1071’de Şii-Fatımi Devletinin, İslam ülkeleri ve Abbasi Halifeliği için tehlike arz etmesi üzerine, Mısır Seferine çıkan Selçuklu Sultanı, Suriye’de bulunuyordu. Türklerin Suriye topraklarındaki harekâtını haber alan Bizans İmparatoru Diyojen, doğuya hareket etti. Hareketinden önce verdiği nutukta azmini şöyle belirtiyordu: “Doğu hudutlarımızda büyük bir İslam tehlikesi belirmiştir. Bu tehlikeyi büyümeden ortadan kaldırmalıyız ve ben bu tehlikeyi kesin olarak kaldırmaya gidiyorum.”
Romen Diyojen, komutasında bulunan 200 binden fazla bir askerle, 13 Mart 1071’de İstanbul’dan Anadolu’ya geçti.
Bütün kaynaklarını seferber ederek hazırladığı ordusuna çok güvenen Diyojen, Bizanslılara büyük zaferle dönmeyi vaad ediyordu. Sivas’a gelen Diyojen, bu bölgedeki Ermeni Prensleri ile ahalisini, katletti. Ermenilerin mallarını askerlerine yağma ettirdi. İmparator, yalnız Anadolu’yu elinde bulundurmak ve Türkleri yok etmek değil, bütün İslam ülkelerini de almaya karar vermişti.
Bizans ordusunun doğuya hareketini haber alan Büyük Selçuklu Sultanı Alp Arslan, Mısır Seferinden vazgeçti. Suriye’den geri dönüşte, önce doğuya yönelerek, gerekli savaş hazırlıklarını yaptı. Bu arada karakulakları (casus) vasıtalarıyla da Bizanslılara, Türklerin Rey’e çekildiği haberlerini yaymakta idi. Nihayet Diyarbakır’dan kuzeye yöneldi ve Bizans’ın beklemediği bir anda, Malazgirt’in doğusunda ordugâhını kurup savaş hazırlığına başladı.
Alp Arslan, Bizans ile büyük bir savaşa gireceğini, Bağdat’taki Abbasi Halifesine bildirdi.

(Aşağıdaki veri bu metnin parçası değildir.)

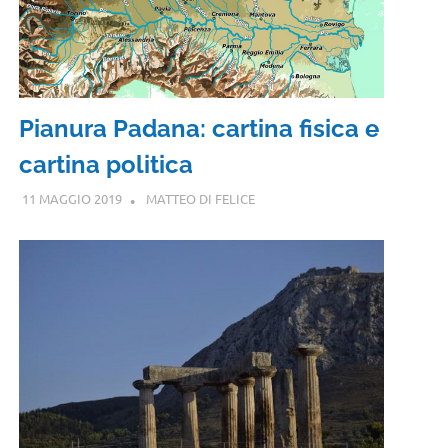
Pianura Padana: cartina fisica e
cartina politica
11 MAGGIO 2019
MATTEO DI FELICE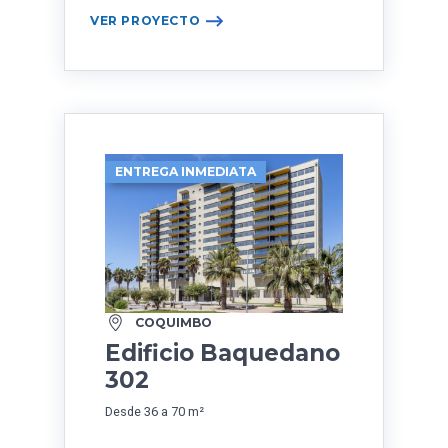
VER PROYECTO
ENTREGA INMEDIATA
COQUIMBO
Edificio Baquedano
302
Desde 36 a 70 m²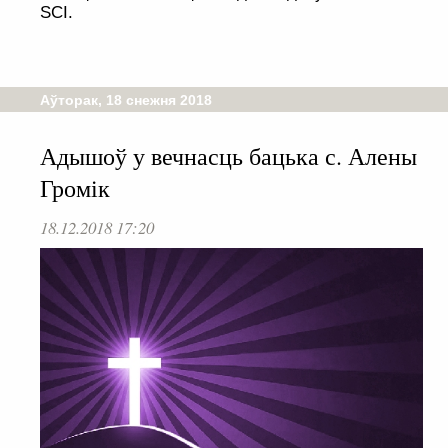
SCI.
Аўторак, 18 снежня 2018
Адышоў у вечнасць бацька с. Алены
Громік
18.12.2018 17:20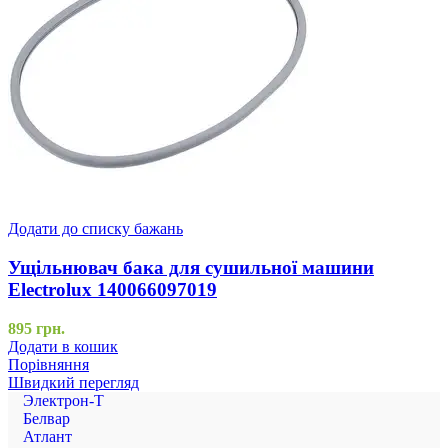
Додати до списку бажань
Ущільнювач бака для сушильної машини
Electrolux 140066097019
895
грн.
Додати в кошик
Порівняння
Швидкий перегляд
Электрон-Т
Белвар
Атлант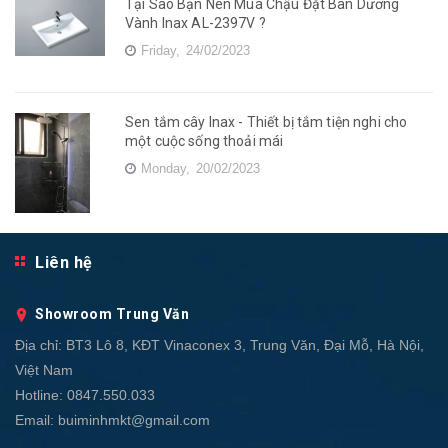
Tại Sao Bạn Nên Mua Chậu Đặt Bàn Dương
Vành Inax AL-2397V ?
Friday,
24/02/2023
Sen tắm cây Inax - Thiết bị tắm tiện nghi cho
một cuộc sống thoải mái
Monday,
20/02/2023
Liên hệ
Showroom Trung Văn
Địa chỉ:
BT3 Lô 8, KĐT Vinaconex 3, Trung Văn, Đại Mỗ, Hà Nội,
Việt Nam
Hotline:
0847.550.033
Email:
buiminhmkt@gmail.com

Abbasi Halifesi, camilerde cuma hutbesinde Alp Arslan ve ordusunun muzaffer olması için okunacak hutbe metni gönderdi. Selçuklular, Bizanslı safında bulunan Türk asıllı birliklerle temas kurdu. Onların, Bizans ordugâhından ayrılarak Selçuklu ordusuna katılmalarını temin etti.

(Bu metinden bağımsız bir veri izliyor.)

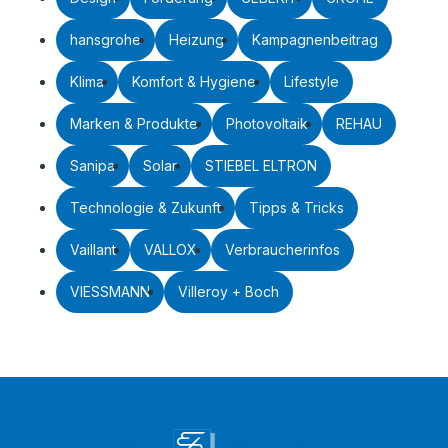
hansgrohe
Heizung
Kampagnenbeitrag
Klima
Komfort & Hygiene
Lifestyle
Marken & Produkte
Photovoltaik
REHAU
Sanipa
Solar
STIEBEL ELTRON
Technologie & Zukunft
Tipps & Tricks
Vaillant
VALLOX
Verbraucherinfos
VIESSMANN
Villeroy + Boch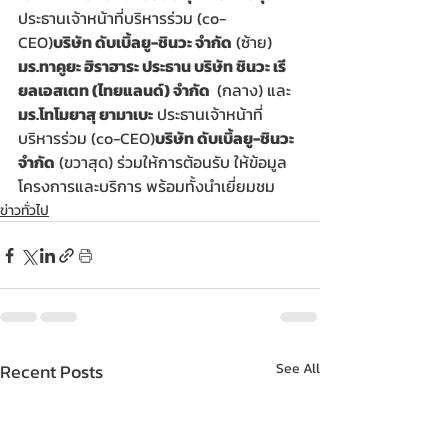
ประธานเจ้าหน้าที่บริหารร่วม (co-
CEO)
บริษัท ดับเบิ้ลยู-ชินวะ จำกัด
 (ซ้าย) 
มร.ทาคูยะ ฮิราฮาระ ประธาน บริษัท ชินวะ เรี
ยลเอสเตท (ไทยแลนด์) จำกัด 
 (กลาง) และ 
มร.โทโมยาสุ ยามาเบะ
 ประธานเจ้าหน้าที่
บริหารร่วม (co-CEO)
บริษัท ดับเบิ้ลยู-ชินวะ 
จำกัด
 (ขวาสุด) ร่วมให้การต้อนรับ ให้ข้อมูล
โครงการและบริการ พร้อมทั้งนำเยี่ยมชม
ข่าวทั่วไป
Recent Posts
See All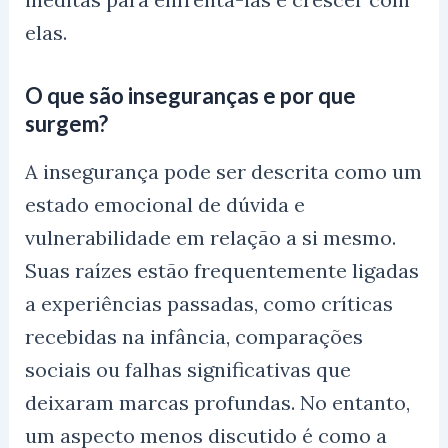
elas.
O que são inseguranças e por que
surgem?
A insegurança pode ser descrita como um
estado emocional de dúvida e
vulnerabilidade em relação a si mesmo.
Suas raízes estão frequentemente ligadas
a experiências passadas, como críticas
recebidas na infância, comparações
sociais ou falhas significativas que
deixaram marcas profundas. No entanto,
um aspecto menos discutido é como a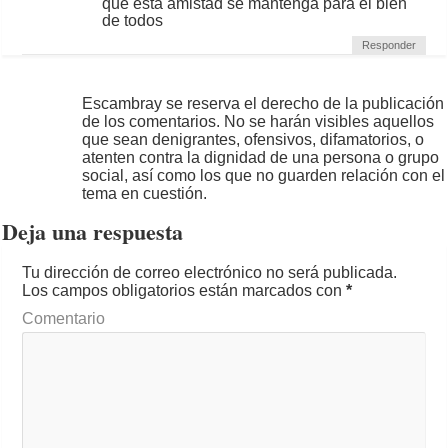
que esta amistad se mantenga para el bien
de todos
Responder
Escambray se reserva el derecho de la publicación
de los comentarios. No se harán visibles aquellos
que sean denigrantes, ofensivos, difamatorios, o
atenten contra la dignidad de una persona o grupo
social, así como los que no guarden relación con el
tema en cuestión.
Deja una respuesta
Tu dirección de correo electrónico no será publicada.
Los campos obligatorios están marcados con
*
Comentario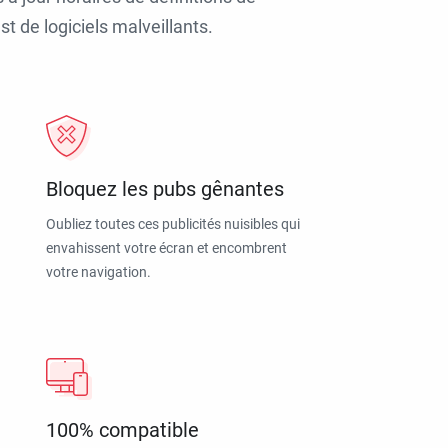
t de logiciels malveillants.
Bloquez les pubs gênantes
Oubliez toutes ces publicités nuisibles qui
envahissent votre écran et encombrent
votre navigation.
100% compatible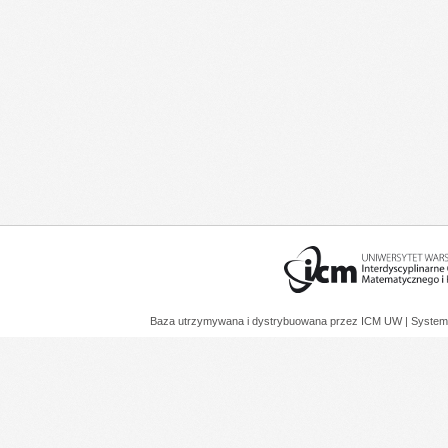
Baza utrzymywana i dystrybuowana przez
ICM UW
| System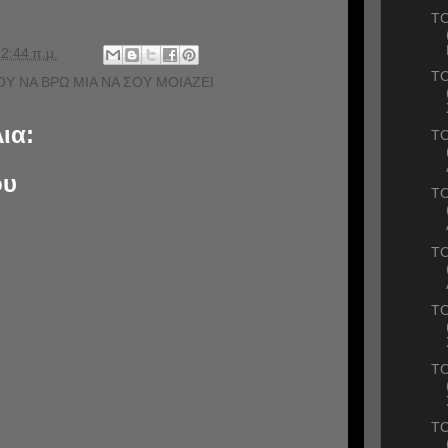
ΤΟ
2:44 π.μ.
ΤΟ
Υ ΝΑ ΒΡΩ ΜΙΑ ΝΑ ΣΟΥ ΜΟΙΑΖΕΙ
ια:
ΤΟ
ου
ΤΟ
ΤΟ
ΤΟ
ΤΟ
ΤΟ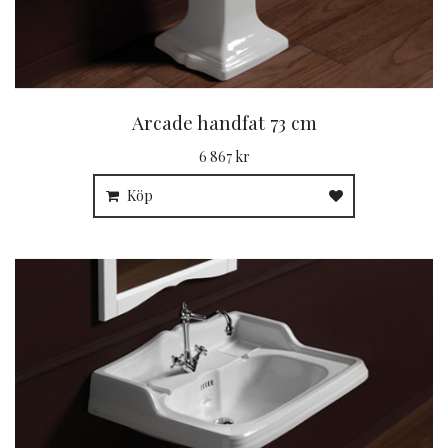
Arcade handfat 73 cm
6 867 kr
Köp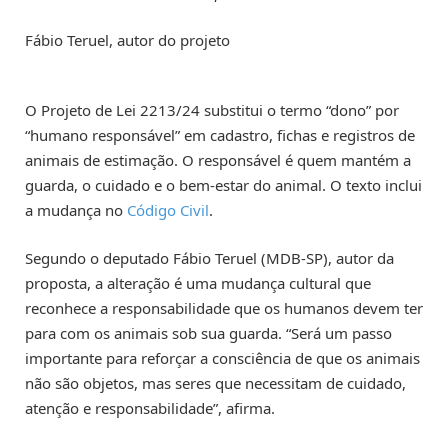
Fábio Teruel, autor do projeto
O Projeto de Lei 2213/24 substitui o termo “dono” por
“humano responsável” em cadastro, fichas e registros de
animais de estimação. O responsável é quem mantém a
guarda, o cuidado e o bem-estar do animal. O texto inclui
a mudança no
Código Civil
.
Segundo o deputado Fábio Teruel (MDB-SP), autor da
proposta, a alteração é uma mudança cultural que
reconhece a responsabilidade que os humanos devem ter
para com os animais sob sua guarda. “Será um passo
importante para reforçar a consciência de que os animais
não são objetos, mas seres que necessitam de cuidado,
atenção e responsabilidade”, afirma.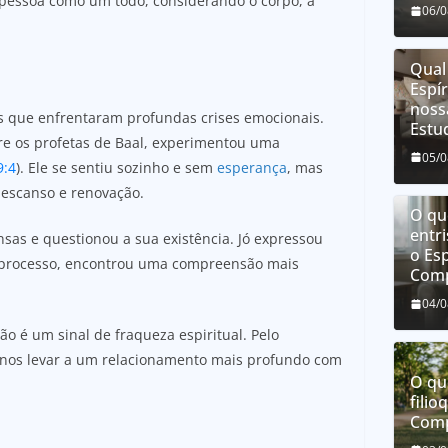
a pessoa como um todo, considerando o corpo, a
06/
Qual
Espí
noss
ns que enfrentaram profundas crises emocionais.
Estu
bre os profetas de Baal, experimentou uma
05/
9:4
). Ele se sentiu sozinho e sem
esperança
, mas
descanso e renovação.
O que
entri
sas e questionou a sua existência. Jó expressou
o Esp
u processo, encontrou uma compreensão mais
Comp
04/
 é um sinal de fraqueza espiritual. Pelo
 nos levar a um relacionamento mais profundo com
O qu
filio
Comp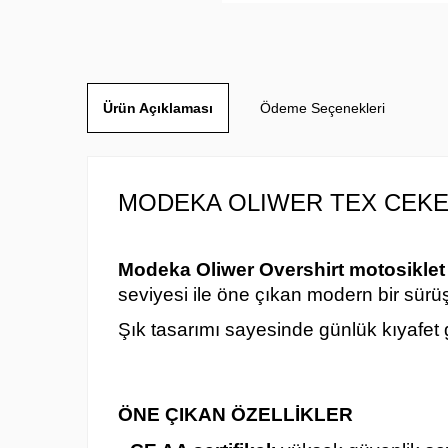
Ürün Açıklaması
Ödeme Seçenekleri
MODEKA OLIWER TEX CEK
Modeka Oliwer Overshirt motosiklet
seviyesi ile öne çıkan modern bir sürü
Şık tasarımı sayesinde günlük kıyafet
ÖNE ÇIKAN ÖZELLİKLER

Selçuklu Sultanı Alp Arslan, alim ve devlet adamlarının tavsiyesiyle, muharebeyi Cuma günü yapmayı tercih etti. 26 Ağustos Cuma günü askerlerini toplayan Alp Arslan, beyazlar giydi. Atının kuyruğunu bağlayıp, eline er silahı olan gürzü alıp, şöyle hitap etti:
“Askerlerim! Şehit olursam, bu beyaz elbise, kefenim olsun. O zaman ruhum göklere çıkacaktır. Benden sonra oğlum Melikşah’ı tahta çıkarınız ve ona bağlı kalınız. Zaferi kazanırsak, istikbal bizimdir”.
Cuma namazından sonra başlayan muharebede Sultan Alp Arslan, mükemmel bir savaş taktiği uyguladı. Bozkır çevirme hareketiyle, Türk ordusu hilal şeklinde yayıldı. Muharebenin başlamasından iki saat sonra, Peçenek ve Uz Türkleri, Bizanslılardan ayrılıp, Türk Sultanına tabi oldular.
Savaş sonunda, Bizans İmparatoru Diyojen, yaralı halde bütün maiyeti ile birlikte esir edildi. Malazgirt meydanındaki mücadeleden yenik çıkan İmparator, Sultan’ın huzuruna getirildiğinde, utancından başını kaldıramıyordu. Sultan Alp Arslan, onu nezaketle kabul edip oturttu, gönlünü aldı. Diyojen, muharebe öncesi, muazzam ordusunun Türkleri muhakkak yeneceğine inandığını itiraf etti. Sultan Alp Arslan; “Eğer zafer sizin olsaydı, bana ne yapardın?” diye sordu. Diyojen, “Kamçılardım” cevabını verdi. Alp Arslan; “Benim size ne yapacağımı düşünüyorsunuz?” diye sordu. “Ya öldürtürsünüz, yahut İslam memleketlerinde bir esir gibi dolaştırır, süründürürsünüz. Belki de, affedersiniz!” dedi.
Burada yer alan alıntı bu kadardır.